Both of you (Cat/Habilis) have sensed this was the focal point of the debate. And it still is. Although you made a big mistake speaking of Nazis here, IMO. Here's why:

1) Negationnists have nothing to do with fascists or nazis. Fascists or nazis (or extreme-right people) do believe, in a vast majority, to gas chambers. Paradoxically, you should also know that Faurisson is a former extreme-left wing. His editor (Pierre Guillaume) was an anarchist. Most of his supporters are unconventional extreme-left people.

[Gas chambers]

2) Second point (self-criticism): I just used the expression 'believe in gas chambers'. That's a mistake I'm doing on free will to point out the fact you don't have to believe in gas chambers. They aren't some God or belief. They aren't a abstract entity, they're real. As Chomsky said, people who say they believe or not in gas chambers are fanatics. Normal people know they have existed.

[More about Faurisson and Chomsky: IMPORTANT]

Now here's the whole story. You'll see it's more complex than simply defending freedom of speech, or not, or just a bit etc.

1.

Faurisson wrote a book entitled 'Mémoire contre ceux qui m'accusent de falsifier l'Histoire' (Against those accusing me to falsify History). In this book, he explains all his negationnist views, using psuedo-historical facts and figures, with a specific scientific technique which makes it real hard to attack in court.

2.

Some people (no importance who they are) attacked Faurisson, before and after the book was written. Books by Faurisson were being banned from publishing, his whole work (professional and non-professional) was being throttled. Faurisson was banned fro his university, and then banned from the French education system.

3.

Chomsky read about that and wrote a letter to Faurisson (before the Mémoire book was published) where he explained freedom of speech was a universal right, and that M. Faurisson deserved that right like everyone.

4.

Now the big point: Faurisson's editor, Pierre Guillaume, decided to include this letter at the beginning of the book and then published it._The Chomsky letter wasn't destinated for this usage. Guillaume just asked Chomsky if he could use his letter, Chomsly answered: do whatever you want with it. He didn't know he was going to be published in Faurisson's book !

5.

The controversy starts here: this letter became a preface to the book to the eyes of many. That's a mistake ! You write a preface when you agree with the author and when (consequently) you have read the book. That wasn't the case for Chomsky. Faurisson and Guillaume called the letter an 'incipit' to the book (incipit, Latin: beginning).

6.

Chomsky realized the terrible error and asked for the letter to be removed. Too late: the book was published.
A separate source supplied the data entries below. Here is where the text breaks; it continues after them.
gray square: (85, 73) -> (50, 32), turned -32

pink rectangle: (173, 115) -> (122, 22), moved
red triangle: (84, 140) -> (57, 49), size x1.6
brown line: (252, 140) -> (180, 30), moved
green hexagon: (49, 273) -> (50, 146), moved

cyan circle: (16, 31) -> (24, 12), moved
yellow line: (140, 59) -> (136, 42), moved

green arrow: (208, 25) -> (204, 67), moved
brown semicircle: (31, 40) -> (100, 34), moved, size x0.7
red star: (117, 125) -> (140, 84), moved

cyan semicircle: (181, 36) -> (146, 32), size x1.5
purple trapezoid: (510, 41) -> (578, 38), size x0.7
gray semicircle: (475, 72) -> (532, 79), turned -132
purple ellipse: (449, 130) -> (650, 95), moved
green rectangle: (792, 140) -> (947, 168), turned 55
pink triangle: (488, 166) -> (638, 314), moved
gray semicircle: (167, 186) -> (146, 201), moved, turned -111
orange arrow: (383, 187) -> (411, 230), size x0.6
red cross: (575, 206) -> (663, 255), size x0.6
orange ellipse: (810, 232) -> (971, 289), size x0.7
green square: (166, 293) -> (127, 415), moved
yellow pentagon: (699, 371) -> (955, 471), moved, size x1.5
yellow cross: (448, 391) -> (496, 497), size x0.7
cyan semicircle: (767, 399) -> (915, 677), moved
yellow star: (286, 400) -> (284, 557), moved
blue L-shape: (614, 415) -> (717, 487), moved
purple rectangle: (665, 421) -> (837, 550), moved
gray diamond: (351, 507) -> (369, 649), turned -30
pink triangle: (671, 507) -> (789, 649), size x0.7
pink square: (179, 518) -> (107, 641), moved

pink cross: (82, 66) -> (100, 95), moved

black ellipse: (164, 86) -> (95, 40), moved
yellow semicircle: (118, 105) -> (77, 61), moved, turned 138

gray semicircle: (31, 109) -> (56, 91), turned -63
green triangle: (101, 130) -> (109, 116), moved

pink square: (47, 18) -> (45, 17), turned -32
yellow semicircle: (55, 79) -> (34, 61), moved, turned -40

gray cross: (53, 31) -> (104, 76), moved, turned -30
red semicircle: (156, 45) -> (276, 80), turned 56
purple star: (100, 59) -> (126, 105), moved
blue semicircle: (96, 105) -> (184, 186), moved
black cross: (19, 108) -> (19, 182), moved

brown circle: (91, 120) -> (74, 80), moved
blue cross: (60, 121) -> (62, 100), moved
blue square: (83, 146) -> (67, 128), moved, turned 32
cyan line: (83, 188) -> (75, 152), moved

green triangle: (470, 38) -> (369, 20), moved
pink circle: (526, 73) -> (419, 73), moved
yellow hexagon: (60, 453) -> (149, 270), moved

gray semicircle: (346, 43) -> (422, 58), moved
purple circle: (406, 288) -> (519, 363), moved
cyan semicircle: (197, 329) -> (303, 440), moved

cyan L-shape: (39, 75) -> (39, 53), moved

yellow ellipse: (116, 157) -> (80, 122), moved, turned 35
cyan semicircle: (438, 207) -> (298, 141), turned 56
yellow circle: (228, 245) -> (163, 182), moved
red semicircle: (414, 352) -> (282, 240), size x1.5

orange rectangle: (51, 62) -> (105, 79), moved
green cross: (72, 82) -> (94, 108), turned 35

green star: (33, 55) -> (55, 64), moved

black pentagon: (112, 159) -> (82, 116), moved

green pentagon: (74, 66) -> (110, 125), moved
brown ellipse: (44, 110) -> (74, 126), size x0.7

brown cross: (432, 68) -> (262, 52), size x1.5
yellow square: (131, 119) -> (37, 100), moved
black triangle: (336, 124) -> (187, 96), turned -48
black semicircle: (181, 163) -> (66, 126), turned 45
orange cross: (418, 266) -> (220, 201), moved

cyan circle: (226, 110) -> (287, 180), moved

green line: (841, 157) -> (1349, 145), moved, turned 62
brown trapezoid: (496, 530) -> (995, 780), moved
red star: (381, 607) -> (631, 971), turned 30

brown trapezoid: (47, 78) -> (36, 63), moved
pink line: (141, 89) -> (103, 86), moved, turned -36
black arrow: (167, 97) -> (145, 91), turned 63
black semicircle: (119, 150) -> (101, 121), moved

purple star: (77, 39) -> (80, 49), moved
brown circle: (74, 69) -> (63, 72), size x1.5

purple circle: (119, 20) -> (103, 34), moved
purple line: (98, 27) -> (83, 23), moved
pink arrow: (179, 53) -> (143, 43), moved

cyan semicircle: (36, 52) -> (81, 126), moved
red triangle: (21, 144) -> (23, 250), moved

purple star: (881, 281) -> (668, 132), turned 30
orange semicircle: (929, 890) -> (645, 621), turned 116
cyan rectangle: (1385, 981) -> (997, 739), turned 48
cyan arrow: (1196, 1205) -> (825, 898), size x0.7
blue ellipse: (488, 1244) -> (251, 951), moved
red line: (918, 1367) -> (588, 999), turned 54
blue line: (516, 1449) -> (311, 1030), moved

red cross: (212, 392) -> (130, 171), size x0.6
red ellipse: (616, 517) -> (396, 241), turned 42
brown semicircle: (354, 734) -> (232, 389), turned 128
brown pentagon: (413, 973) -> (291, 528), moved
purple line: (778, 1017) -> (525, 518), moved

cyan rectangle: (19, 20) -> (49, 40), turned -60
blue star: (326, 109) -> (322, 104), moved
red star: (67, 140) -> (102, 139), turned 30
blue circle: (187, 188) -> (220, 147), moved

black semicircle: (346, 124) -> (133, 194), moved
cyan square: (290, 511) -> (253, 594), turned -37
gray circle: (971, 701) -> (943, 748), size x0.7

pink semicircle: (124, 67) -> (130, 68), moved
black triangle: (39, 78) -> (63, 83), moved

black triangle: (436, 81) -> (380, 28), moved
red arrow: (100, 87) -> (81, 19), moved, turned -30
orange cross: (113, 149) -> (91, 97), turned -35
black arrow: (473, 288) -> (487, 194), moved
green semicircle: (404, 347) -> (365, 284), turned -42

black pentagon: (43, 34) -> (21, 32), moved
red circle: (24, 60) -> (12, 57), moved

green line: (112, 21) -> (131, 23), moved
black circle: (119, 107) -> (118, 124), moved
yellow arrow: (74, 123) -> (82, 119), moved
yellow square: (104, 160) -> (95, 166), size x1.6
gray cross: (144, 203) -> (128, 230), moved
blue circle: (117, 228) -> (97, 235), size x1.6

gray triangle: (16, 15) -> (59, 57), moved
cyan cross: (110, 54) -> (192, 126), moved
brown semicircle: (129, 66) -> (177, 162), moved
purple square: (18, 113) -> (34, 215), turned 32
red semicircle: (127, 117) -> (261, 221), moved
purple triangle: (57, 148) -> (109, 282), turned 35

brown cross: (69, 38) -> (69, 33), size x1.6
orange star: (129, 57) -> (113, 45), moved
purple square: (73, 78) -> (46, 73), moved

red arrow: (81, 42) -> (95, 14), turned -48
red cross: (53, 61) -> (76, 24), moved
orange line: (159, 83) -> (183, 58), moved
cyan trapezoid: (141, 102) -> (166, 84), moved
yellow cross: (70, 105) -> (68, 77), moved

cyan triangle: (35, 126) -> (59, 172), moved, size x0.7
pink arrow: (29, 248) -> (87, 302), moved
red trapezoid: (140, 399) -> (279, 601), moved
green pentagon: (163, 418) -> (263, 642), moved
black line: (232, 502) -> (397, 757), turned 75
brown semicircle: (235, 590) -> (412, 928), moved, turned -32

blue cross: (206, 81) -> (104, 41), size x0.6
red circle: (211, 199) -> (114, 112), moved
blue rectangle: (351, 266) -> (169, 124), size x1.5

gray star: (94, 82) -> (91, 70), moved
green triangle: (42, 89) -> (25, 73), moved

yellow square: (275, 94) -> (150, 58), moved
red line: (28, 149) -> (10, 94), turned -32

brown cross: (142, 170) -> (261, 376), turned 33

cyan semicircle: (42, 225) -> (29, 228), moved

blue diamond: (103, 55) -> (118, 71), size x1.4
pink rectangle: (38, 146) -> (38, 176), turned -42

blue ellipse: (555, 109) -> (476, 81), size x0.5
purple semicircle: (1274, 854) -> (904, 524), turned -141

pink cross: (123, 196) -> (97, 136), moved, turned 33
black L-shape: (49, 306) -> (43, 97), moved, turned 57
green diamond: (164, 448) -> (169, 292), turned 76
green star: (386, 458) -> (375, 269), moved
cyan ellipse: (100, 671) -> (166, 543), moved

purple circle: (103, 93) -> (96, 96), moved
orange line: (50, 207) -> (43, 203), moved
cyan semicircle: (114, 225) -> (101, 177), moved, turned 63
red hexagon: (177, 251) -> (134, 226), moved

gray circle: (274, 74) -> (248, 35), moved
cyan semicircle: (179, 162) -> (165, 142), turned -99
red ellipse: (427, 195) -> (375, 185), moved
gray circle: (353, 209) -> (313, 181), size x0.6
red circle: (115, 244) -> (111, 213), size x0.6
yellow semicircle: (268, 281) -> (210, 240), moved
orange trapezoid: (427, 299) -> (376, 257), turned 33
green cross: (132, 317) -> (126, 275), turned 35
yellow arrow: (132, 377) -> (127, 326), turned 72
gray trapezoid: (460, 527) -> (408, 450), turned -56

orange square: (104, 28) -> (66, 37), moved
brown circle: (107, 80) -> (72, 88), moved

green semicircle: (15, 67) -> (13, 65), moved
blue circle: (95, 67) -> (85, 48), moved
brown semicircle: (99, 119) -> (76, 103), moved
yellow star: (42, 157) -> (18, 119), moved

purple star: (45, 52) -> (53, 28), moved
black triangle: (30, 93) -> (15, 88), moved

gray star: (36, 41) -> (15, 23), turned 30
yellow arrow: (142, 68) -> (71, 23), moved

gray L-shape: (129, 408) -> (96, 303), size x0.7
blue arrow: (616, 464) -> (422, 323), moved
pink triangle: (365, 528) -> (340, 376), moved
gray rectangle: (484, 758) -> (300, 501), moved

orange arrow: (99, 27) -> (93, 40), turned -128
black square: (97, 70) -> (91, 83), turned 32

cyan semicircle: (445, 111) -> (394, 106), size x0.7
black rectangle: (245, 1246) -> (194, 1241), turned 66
Extreme Jewish organizations (such as the B'nai Brith) started attacking Chomsky. Media did too, some Parisian intellectuals joined. Chomsky received stones during conferences in France. Since that (20 years ago), he did not come again to France, exasperated by this stupid controversy. He, a Jew, a son of Jewish linguist, accused to be negationnist ! Nonsense.

---

Now you know the whole story. Patheitc, isn't it ? It's a story of blindness: Faurisson and ierre Guillaume were blind and didn't see the published letter would ruin Chomsky (or maybe he was aiming at it). Chomsky was blind and did not see the consequences of saying 'do whatever you want with it'. French people, from extremists to media, were blind not to see Chomsky had been (at least) tricked.